A while ago I wrote about a piece of rock I saw every day. It looked like a heart.

Noticing is a thing I try and practice most mornings, even if I have ceased to notice most things by the time I have hit the dregs of my morning coffee.

It’s not even a writing thing, noticing. It’s just a working out what matters to me thing. And I only really work it out about 5% of the time (to put an arbitrary number on it).

And here is one of my other daily views. I took the photos on my phone, and then tried to put them together as a composite/panoramic photo. Note the crooked building in the middle, the change in lighting and the half a bus…

night excursions

This is a picture I took on my phone this evening in Martinborough. It’s a little wooden church with the lights on inside, at the very end of sunset.

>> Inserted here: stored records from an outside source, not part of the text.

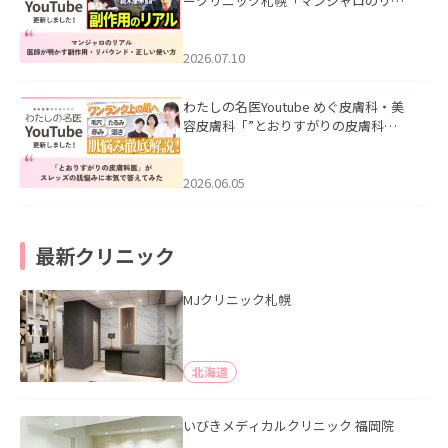
ークリニック札幌「マンジャロのリア
ル｜医師が明かす副作用・リバウン
ド・正しい使い方」を公開いたしまし
た。
2026.07.10
わたしの名医Youtube めぐ皮膚科・美
容皮膚科「”とおりすがりの皮膚科
医”がスレッズの肌悩みに本気で答えて
みた」を公開いたしました。
2026.06.05
最新クリニック
MJクリニック札幌
北海道
いびきメディカルクリニック 福岡院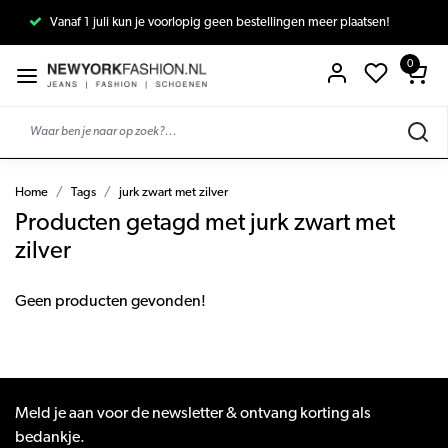
Vanaf 1 juli kun je voorlopig geen bestellingen meer plaatsen!
0
Home
Tags
jurk zwart met zilver
Producten getagd met jurk zwart met
zilver
Geen producten gevonden!
Meld je aan voor de newsletter & ontvang korting als
bedankje.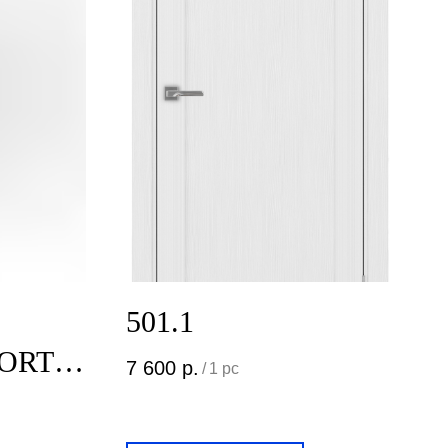
501.1
PORTA
7 600
р.
/
1 pc
C.033
й хром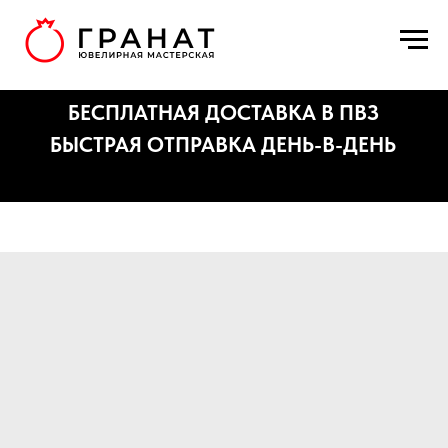
БЕСПЛАТНАЯ ДОСТАВКА В ПВЗ
БЫСТРАЯ ОТПРАВКА ДЕНЬ-В-ДЕНЬ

I just went through my camera photos and discovered a lot of wobbly photos I have taken recently on night excursions. Some of which I will share here, some I will relegate to the recycle bin where they belong. Actually, many of the ones I will share most likely belong in the recycle bin too, but there is something charming about their wobbliness, or I want to keep them as a mental note of the evening.

I like night a lot. I am a night person. Night is weird, though. Everything changes. Perspective changes. In the dead of night things mushroom or snowball or balloon – whatever the word is. Things take on eerie shapes, quite divorced from their innocent daytime form.

Things look nice at night. Lights are nice. Candlelight is nice. Dim rooms are nice. Light against dark is nice. I think partly I take night excursion photos because I like the way things look when I cannot see them properly, and really for no other reason than that. I like things lit up. I like walking when it’s nearly night time and seeing people’s lights come on.  [On that, Ali Smith wrote a really good story about that – the feeling you get when you see the lights in other people’s houses. I did try and find the story, but it’s buried somewhere three-deep and I gave up. I think the story is in the collection called Hotel World.]

I have an old favourite book called Night, by A. Alvarez. It’s really just a study of what night – and darkness – is. I might read it again, now that I have pulled it out, right after I finish reading my field study of melancholy.

I like this quote, from Don DeLillo’s Americana: I began in the dark and would no doubt end the same way. But somewhere between the beginning and the end there would have to be an attempt to explain the darkness, if only to myself, no matter how strange a form the explanation would take, and regardless of consequence.

Dark is a bit of a clusterfuck, when you think about it. Maybe it pays not to, most of the time [see earlier post on overthinking].

I didn’t take the No Exit photo. It is a (bad) photo of a photo by Leigh Mitchell Anyon from his Night Series. I had to get the camera on an angle where the light wouldn’t reflect in the glass, so there are a few foreign objects (namely circular black object above right hand barrel) that aren’t in the original.

This is Oriental Parade on a still night.

This is a pretty lightshow at a concert.

This is some kind of fairground attraction.

These are fireworks that look like jellyfish.

This is a full moon.

And these are apartment lights that nearly look like cats’ eyes.